**** Kutipan Berita ****

Terindikasi Cacat Administrasi, Masyarakat Adat di Sikka Minta Menteri ATR Batalkan SK HGU 10 Bidang Tanah Bekas HGU PT Diag

waktu baca 4 menit
Keterangan foto:Konfrensi pers masyarakat adat Tana Pu’an Soge Natarmage dan Tana Pu’an Goban Runut, Rabu (7/2/2024) sore. Foto:Mario WP Sina.

MAUMERE-Masyarakat Adat Tana Pu’an Soge Natarmage dan Tana Pu’an Goban Runut di Kecamatan Talibura, Kabupaten Sikka menyatakan keberatan dan menolak SK.HGU PT. Kristus Raja Maumere (Krisrama) yang telah dikeluarkan oleh Kepala Wilayah Kantor Badan Pertanahan Nasional (BPN) Nusa Tenggara Timur atas 10 bidang tanah negara bekas HGU PT. Diag.

Keberatan ini disampaikan masyarakat adat Tana Pu’an Soge Natarmage dan Tana Pu’an Goban Runut dalam surat yang dilayangkan kepada Menteri Agraria dan Tata Ruang/Kepala Badan Pertanahan Nasional, Marsekal TNI (Purn.) Dr. (H.C.) Hadi Tjahjanto.

Dalam konfrensi pers yang berlangsung di Desa Likong Gete, Kecamatan Talibura, Rabu (7/2/2024) sore dan dihadiri ratusan warga adat dari Masyarakat Adat Tana Pu’an Soge Natarmage dan Tana Pu’an Goban Runut, menyatakan keberatan dan menolak SK. HGU PT. Kristus Raja Maumere (Krisrama), dengan alasan
pembaruan HGU tersebut terindikasi kuat Cacat Adminitratif.

**** Entri Tersedia ****

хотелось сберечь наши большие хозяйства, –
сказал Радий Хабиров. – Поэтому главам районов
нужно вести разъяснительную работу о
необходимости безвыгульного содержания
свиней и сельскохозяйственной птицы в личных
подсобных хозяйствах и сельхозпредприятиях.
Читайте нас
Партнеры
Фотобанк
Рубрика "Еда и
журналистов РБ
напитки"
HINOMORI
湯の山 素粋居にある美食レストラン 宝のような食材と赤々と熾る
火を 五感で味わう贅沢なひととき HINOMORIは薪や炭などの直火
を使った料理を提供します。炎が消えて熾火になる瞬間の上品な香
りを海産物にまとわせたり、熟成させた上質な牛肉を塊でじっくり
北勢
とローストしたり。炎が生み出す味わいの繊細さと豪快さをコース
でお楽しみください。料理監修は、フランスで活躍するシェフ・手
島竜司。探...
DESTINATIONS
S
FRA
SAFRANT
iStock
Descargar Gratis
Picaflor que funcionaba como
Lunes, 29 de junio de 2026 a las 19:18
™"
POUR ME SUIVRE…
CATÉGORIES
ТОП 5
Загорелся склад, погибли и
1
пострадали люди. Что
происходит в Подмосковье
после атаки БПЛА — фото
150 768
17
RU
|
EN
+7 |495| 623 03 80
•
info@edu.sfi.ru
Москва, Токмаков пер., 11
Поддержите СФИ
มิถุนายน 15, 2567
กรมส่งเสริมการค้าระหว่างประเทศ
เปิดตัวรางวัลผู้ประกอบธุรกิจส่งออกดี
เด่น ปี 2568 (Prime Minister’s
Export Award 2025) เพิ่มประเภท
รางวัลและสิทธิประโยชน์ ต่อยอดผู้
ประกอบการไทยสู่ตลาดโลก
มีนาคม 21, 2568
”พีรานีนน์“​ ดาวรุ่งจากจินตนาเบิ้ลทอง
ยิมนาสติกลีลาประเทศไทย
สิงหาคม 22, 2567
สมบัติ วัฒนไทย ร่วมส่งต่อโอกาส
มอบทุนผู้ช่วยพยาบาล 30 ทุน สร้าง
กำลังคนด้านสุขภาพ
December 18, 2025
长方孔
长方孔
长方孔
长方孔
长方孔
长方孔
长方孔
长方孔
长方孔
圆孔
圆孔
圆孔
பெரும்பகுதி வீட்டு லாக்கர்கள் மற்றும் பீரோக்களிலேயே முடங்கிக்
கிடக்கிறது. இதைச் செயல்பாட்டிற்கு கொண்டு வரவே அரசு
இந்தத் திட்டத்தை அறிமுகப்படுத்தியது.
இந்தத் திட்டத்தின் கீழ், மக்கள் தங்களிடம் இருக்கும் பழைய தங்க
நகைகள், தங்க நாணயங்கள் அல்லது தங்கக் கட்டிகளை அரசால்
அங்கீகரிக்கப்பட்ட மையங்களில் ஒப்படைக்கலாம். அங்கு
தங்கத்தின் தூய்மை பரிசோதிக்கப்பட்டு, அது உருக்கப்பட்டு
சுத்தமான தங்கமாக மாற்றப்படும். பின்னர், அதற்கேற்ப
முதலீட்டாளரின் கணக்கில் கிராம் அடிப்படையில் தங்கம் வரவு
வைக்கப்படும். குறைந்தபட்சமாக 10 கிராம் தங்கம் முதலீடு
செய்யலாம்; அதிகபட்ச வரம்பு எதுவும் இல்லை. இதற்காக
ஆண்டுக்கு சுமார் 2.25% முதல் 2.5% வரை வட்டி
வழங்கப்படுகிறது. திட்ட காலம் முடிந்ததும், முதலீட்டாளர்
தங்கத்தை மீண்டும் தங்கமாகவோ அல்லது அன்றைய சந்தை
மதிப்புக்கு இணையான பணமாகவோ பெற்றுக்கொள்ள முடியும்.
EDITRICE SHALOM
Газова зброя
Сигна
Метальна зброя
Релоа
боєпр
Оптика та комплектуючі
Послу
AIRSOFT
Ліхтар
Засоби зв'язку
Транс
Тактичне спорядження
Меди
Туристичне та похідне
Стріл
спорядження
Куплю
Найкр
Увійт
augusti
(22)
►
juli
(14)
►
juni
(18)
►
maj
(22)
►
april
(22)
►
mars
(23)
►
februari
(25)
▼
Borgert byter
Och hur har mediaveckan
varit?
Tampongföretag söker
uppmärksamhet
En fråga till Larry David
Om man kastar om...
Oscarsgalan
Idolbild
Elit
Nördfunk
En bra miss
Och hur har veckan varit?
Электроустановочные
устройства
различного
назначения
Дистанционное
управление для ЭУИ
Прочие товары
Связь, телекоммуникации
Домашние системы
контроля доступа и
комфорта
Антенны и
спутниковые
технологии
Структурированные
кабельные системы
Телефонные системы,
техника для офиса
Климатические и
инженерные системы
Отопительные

****

Soal 1
Sunting kutipan berita dengan menuliskan kembali bagiannya, mulai dari kata-kata "waktu baca 4" dan berhenti setelah "HGU PT. Diag.". Di situ, ganti "Kabupaten Sikka" dengan "Kabupaten Ende".
Soal 2
Sebutkan semua wilayah dalam kutipan berita yang namanya diawali jenjangnya, yaitu desa, kecamatan, atau kabupaten.

Jawaban 1
waktu baca 4 menit
Keterangan foto:Konfrensi pers masyarakat adat Tana Pu’an Soge Natarmage dan Tana Pu’an Goban Runut, Rabu (7/2/2024) sore. Foto:Mario WP Sina.

MAUMERE-Masyarakat Adat Tana Pu’an Soge Natarmage dan Tana Pu’an Goban Runut di Kecamatan Talibura, Kabupaten Ende menyatakan keberatan dan menolak SK.HGU PT. Kristus Raja Maumere (Krisrama) yang telah dikeluarkan oleh Kepala Wilayah Kantor Badan Pertanahan Nasional (BPN) Nusa Tenggara Timur atas 10 bidang tanah negara bekas HGU PT. Diag.

Jawaban 2
- Desa Likong Gete
- Kecamatan Talibura
- Kabupaten Sikka